This repository contains the source code of our work on designing efficient CNNs for computer vision

Sachin Mehta

Last update: Nov 26, 2022

Related tags

Deep Learning cnn pytorch object-detection semantic-segmentation pascal-voc cityscapes mscoco imagenet-classifier imagenet-dataset cnn-classification shufflenetv2 espnetv2 dicenet

Overview

Efficient networks for Computer Vision

This repo contains source code of our work on designing efficient networks for different computer vision tasks: (1) Image classification, (2) Object detection, and (3) Semantic segmentation.

Real-time semantic segmentation using ESPNetv2 on iPhone7. See here for iOS application source code using COREML.

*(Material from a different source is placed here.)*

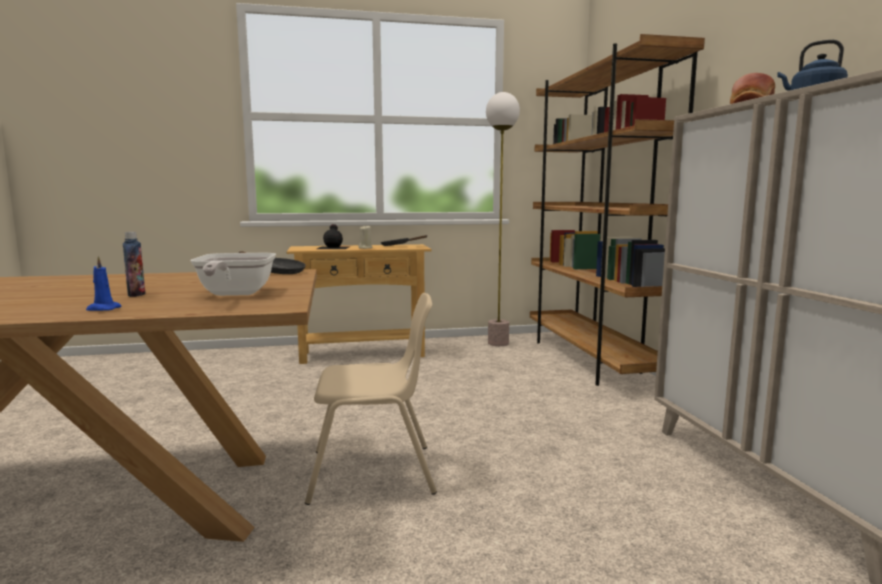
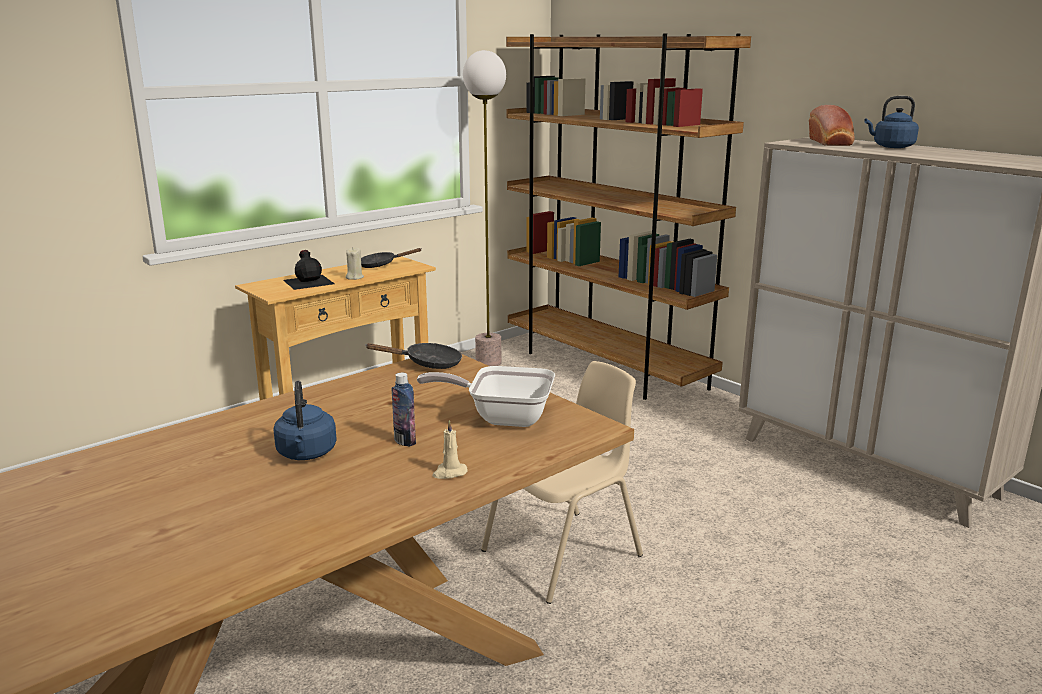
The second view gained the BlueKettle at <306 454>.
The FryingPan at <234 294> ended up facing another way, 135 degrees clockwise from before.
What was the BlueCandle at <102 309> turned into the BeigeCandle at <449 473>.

Real-time object detection using ESPNetv2

Table of contents

Key highlihgts
Supported networks
Relevant papers
Blogs
Performance comparison
Training receipe
Instructions for segmentation and detection demos
Citation
License
Acknowledgements
Contributions
Notes

Key highlights

Object classification on the ImageNet and MS-COCO (multi-label)
Semantic Segmentation on the PASCAL VOC and the CityScapes
Object Detection on the PASCAL VOC and the MS-COCO
Supports PyTorch 1.0
Integrated with Tensorboard for easy visualization of training logs.
Scripts for downloading different datasets.
Semantic segmentation application using ESPNetv2 on iPhone can be found here.

Supported networks

This repo supports following networks:

ESPNetv2 (Classification, Segmentation, Detection)
DiCENet (Classification, Segmentation, Detection)
ShuffleNetv2 (Classification)

Relevant papers

Blogs

Performance comparison

ImageNet

Below figure compares the performance of DiCENet with other efficient networks on the ImageNet dataset. DiCENet outperforms all existing efficient networks, including MobileNetv2 and ShuffleNetv2. More details here

Object detection

Below table compares the performance of our architecture with other detection networks on the MS-COCO dataset. Our network is fast and accurate. More details here

	MSCOCO
	Image Size	FLOPs	mIOU	FPS
SSD-VGG	512x512	100 B	26.8	19
YOLOv2	544x544	17.5 B	21.6	40
ESPNetv2-SSD (Ours)	512x512	3.2 B	24.54	35

Semantic Segmentation

Below figure compares the performance of ESPNet and ESPNetv2 on two different datasets. Note that ESPNets are one of the first efficient networks that delivers competitive performance to existing networks on the PASCAL VOC dataset, even with low resolution images say 256x256. See here for more details.

	Cityscapes			PASCAL VOC 2012
	Image Size	FLOPs	mIOU	Image Size	FLOPs	mIOU
ESPNet	1024x512	4.5 B	60.3	512x512	2.2 B	63
ESPNetv2	1024x512	2.7 B	66.2	384x384	0.76 B	68

Training Receipe

Image Classification

Details about training and testing are provided here.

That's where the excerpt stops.